Work to complete: Below is a block of records; return all of them exactly, but without the images.

Stored data:
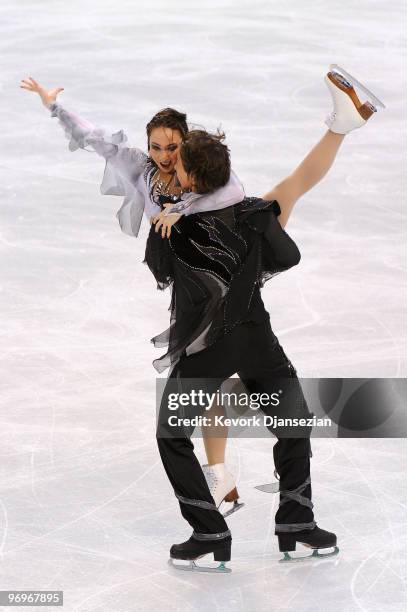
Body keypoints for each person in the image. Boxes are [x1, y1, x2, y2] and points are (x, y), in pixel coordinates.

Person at [148, 65, 385, 571]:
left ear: (190, 178)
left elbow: (159, 271)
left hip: (207, 351)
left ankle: (209, 531)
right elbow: (286, 256)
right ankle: (297, 526)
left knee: (172, 435)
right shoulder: (255, 215)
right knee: (293, 424)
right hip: (257, 341)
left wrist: (169, 215)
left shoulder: (177, 229)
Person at [19, 76, 245, 514]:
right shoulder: (142, 169)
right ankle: (221, 474)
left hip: (217, 279)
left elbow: (234, 190)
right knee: (204, 375)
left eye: (172, 148)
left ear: (186, 144)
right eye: (157, 147)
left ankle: (222, 470)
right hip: (186, 284)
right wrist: (54, 107)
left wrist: (181, 209)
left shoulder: (204, 171)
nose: (164, 157)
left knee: (205, 375)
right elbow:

Result of this exercise:
Body keypoints for each person in the image. Boxes are [x1, y1, x2, y2] and points are (x, y), in pixel coordinates.

Person at [148, 65, 385, 571]:
left ear: (190, 178)
left elbow: (159, 271)
left hip: (207, 351)
left ankle: (209, 531)
right elbow: (286, 256)
right ankle: (297, 526)
left knee: (172, 435)
right shoulder: (255, 215)
right knee: (293, 424)
right hip: (257, 341)
left wrist: (169, 215)
left shoulder: (177, 229)
Person at [19, 76, 245, 514]:
right shoulder: (142, 169)
right ankle: (221, 474)
left hip: (217, 279)
left elbow: (234, 190)
right knee: (204, 375)
left eye: (172, 148)
left ear: (186, 144)
right eye: (157, 147)
left ankle: (222, 470)
right hip: (186, 284)
right wrist: (54, 107)
left wrist: (181, 209)
left shoulder: (204, 171)
nose: (164, 157)
left knee: (205, 375)
right elbow:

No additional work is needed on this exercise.